Sergey is an ancient soldier: he used to take part in international missions.
“Czechia usually sends a hospital abroad,” I say just to make conversation.
“What’s your army doing abroad?” he frowns. “Oh, you’re a member of NATO, aren’t you?”
“We are.”
“Ewww, enemies!” he grins. I’m not sure if he’s making fun or if he half means it.

After Novosibirsk, we suddenly lose our hitchhiking luck. There seems to be no particular reason for that. We are just stuck for many hours at a service station in the middle of the forest, and then again and again. We proceed at snail’s pace up to Omsk. Our visa is more than half over and there still are some places we want to see in the Western part of Russia, so we prefer not to stay too long. We camp on the outskirts and don’t even go downtown.
When we are eating our breakfast on the street, a lady from a nearby pastry shop brings us coffee.

“Where are you from?” she asks, curious. We tell her about our journey. “Molodci, good job you!” Her colleague, a florist from the neighboring stand, comes too, and we start talking. The florist used to travel a lot in her youth, she worked on a ship.
“And what do you think about Russia? But honestly!”
“We like the ordinary people we meet but we are afraid of Putin.“
“Oh, really? By we you just mean people in Czechia, or yourself too?”
“It’s what I think too.”

“Oh, it’s American propaganda,” she gives me a sympathetic look.


The shopkeepers in Omsk

A marathon in getting stuck

After Omsk, our hitchhiking luck doesn’t really get better. We still proceed very slowly and get stuck often. No need to wait up to Tyumen. I can’t believe Vitya was right, though. Maybe it’s because truck drivers are not allowed to have more than one other person in the cabin, and in the west, they follow the rules more.

Also, it starts raining. The beautiful fall weather that followed us all the way has left us. Sometimes, we stand more than an hour in strong rain. We are really happy for all the waterproof clothes we carry.

Even though we are way slower than before and can’t take many detours anymore, we keep going.

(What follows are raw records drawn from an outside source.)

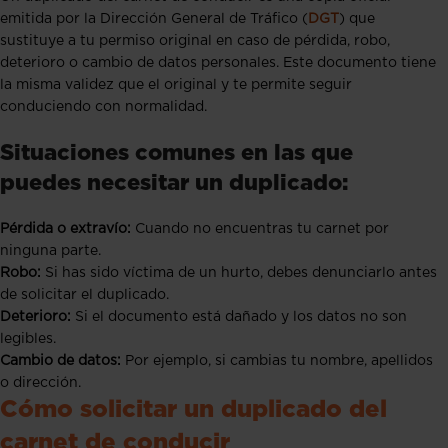
emitida por la Dirección General de Tráfico (
DGT
) que
sustituye a tu permiso original en caso de pérdida, robo,
deterioro o cambio de datos personales. Este documento tiene
la misma validez que el original y te permite seguir
conduciendo con normalidad.
Situaciones comunes en las que
puedes necesitar un duplicado:
Pérdida o extravío:
Cuando no encuentras tu carnet por
ninguna parte.
Robo:
Si has sido víctima de un hurto, debes denunciarlo antes
de solicitar el duplicado.
Deterioro:
Si el documento está dañado y los datos no son
legibles.
Cambio de datos:
Por ejemplo, si cambias tu nombre, apellidos
o dirección.
Cómo solicitar un duplicado del
carnet de conducir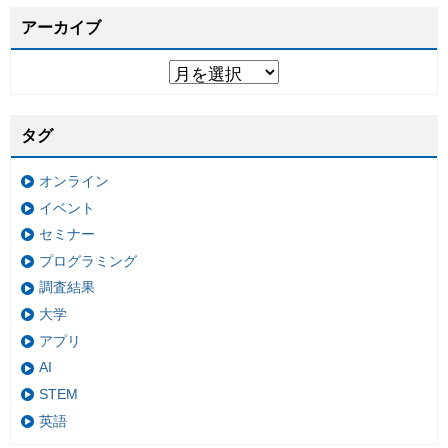
アーカイブ
タグ
オンライン
イベント
セミナー
プログラミング
調査結果
大学
アプリ
AI
STEM
英語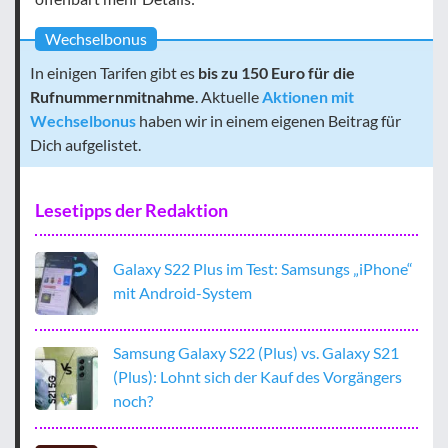
Wechselbonus
In einigen Tarifen gibt es
bis zu 150 Euro für die
Rufnummernmitnahme
. Aktuelle
Aktionen mit
Wechselbonus
haben wir in einem eigenen Beitrag für
Dich aufgelistet.
Lesetipps der Redaktion
Galaxy S22 Plus im Test: Samsungs „iPhone“
mit Android-System
Samsung Galaxy S22 (Plus) vs. Galaxy S21
(Plus): Lohnt sich der Kauf des Vorgängers
noch?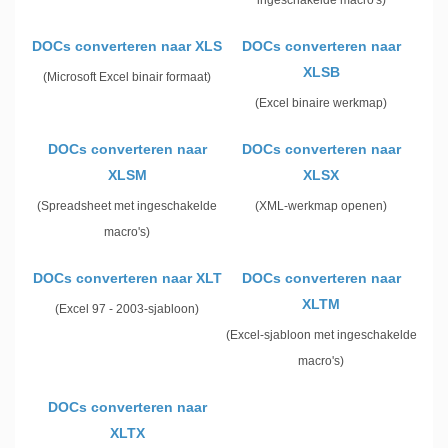
ingeschakelde macro's)
DOCs converteren naar XLS
DOCs converteren naar
XLSB
(Microsoft Excel binair formaat)
(Excel binaire werkmap)
DOCs converteren naar
DOCs converteren naar
XLSM
XLSX
(Spreadsheet met ingeschakelde
(XML-werkmap openen)
macro's)
DOCs converteren naar XLT
DOCs converteren naar
XLTM
(Excel 97 - 2003-sjabloon)
(Excel-sjabloon met ingeschakelde
macro's)
DOCs converteren naar
XLTX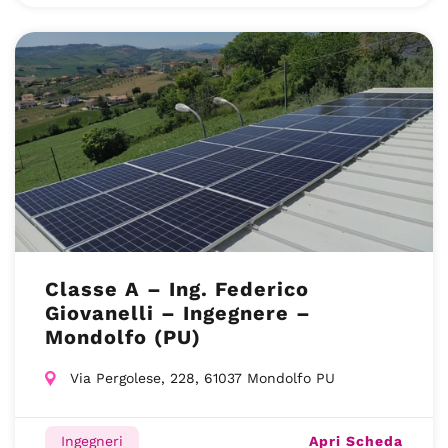
Classe A – Ing. Federico
Giovanelli – Ingegnere –
Mondolfo (PU)
Via Pergolese, 228, 61037 Mondolfo PU
Apri Scheda
Ingegneri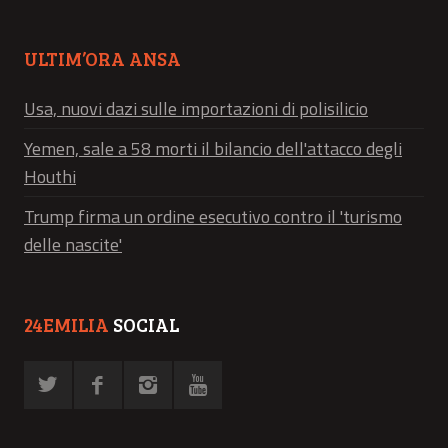
ULTIM’ORA ANSA
Usa, nuovi dazi sulle importazioni di polisilicio
Yemen, sale a 58 morti il bilancio dell'attacco degli
Houthi
Trump firma un ordine esecutivo contro il 'turismo
delle nascite'
24EMILIA
SOCIAL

Actually, we have never before covered such a long distance in so few weeks. Even though we are traveling by land, we have developed a sort of jetlag for crossing too many time zones in a matter of days.

Fake police car in Eastern Siberia. Not sure it helps against speeding.

Hello Europe

Little by little, we get to Yekaterinburg. Suddenly, we are overwhelmed by civilization. The culture shock is even stronger than when we entered Russia from Mongolia: in Yekaterinburg, there are things like glass towers, billboards, a subway, hobby markets, McDonald’s, and bookstores. (We finally buy a map of Russia.) And there are motorways. A lot of motorways. For the first time in weeks, we can’t just stand anywhere on the road and thumb; once again, we need to actually look for a hitchhiking spot first.

In short, we are back in Europe. It took us 9 months to travel from Europe to Mongolia, and now we made it back in less than one month. I didn’t really see it coming and it feels almost surreal.

However, there still is more than 2000 kilometers of Russia before us.